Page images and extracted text
▶

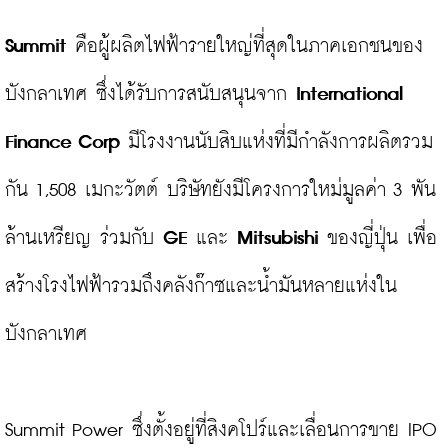
Summit
 คือผู้ผลิตไฟฟ้ารายใหญ่ที่สุดในภาคเอกชนของ
บังกลาเทศ ซึ่งได้รับการสนับสนุนจาก 
International 
Finance Corp
 มีโรงงานนับสิบแห่งที่มีกำลังการผลิตรวม
กัน 1,508 เมกะวัตต์ บริษัทยังมีโครงการใหม่มูลค่า 3 พัน
ล้านเหรียญ ร่วมกับ 
GE
 และ 
Mitsubishi
 ของญี่ปุ่น เพื่อ
สร้างโรงไฟฟ้ารวมถึงคลังก๊าซและน้ำมันหลายแห่งใน
บังกลาเทศ

Summit Power ซึ่งตั้งอยู่ที่สิงคโปร์และเลื่อนการขาย IPO 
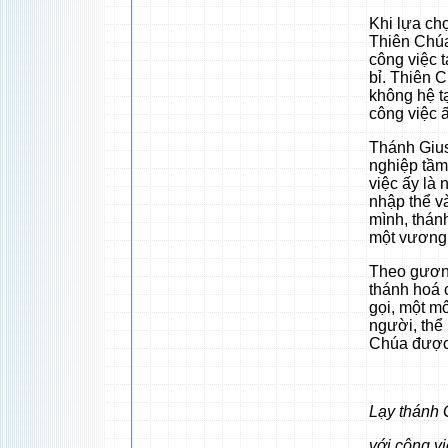
Khi lựa chọ
Thiên Chúa
công việc t
bỉ. Thiên 
không hệ tạ
công việc ấ
Thánh Gius
nghiệp tầm
việc ấy là
nhập thể và
mình, thán
một vương 
Theo gương
thánh hoá 
gọi, một mô
người, thể
Chúa được 
Lạy thánh 
với công vi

◀

* Activity: Every line of the records containing the word "งกลาเทศ" must appear in the answer.

* Reply to the exercise:
บังกลาเทศ ซึ่งได้รับการสนับสนุนจาก 
บังกลาเทศ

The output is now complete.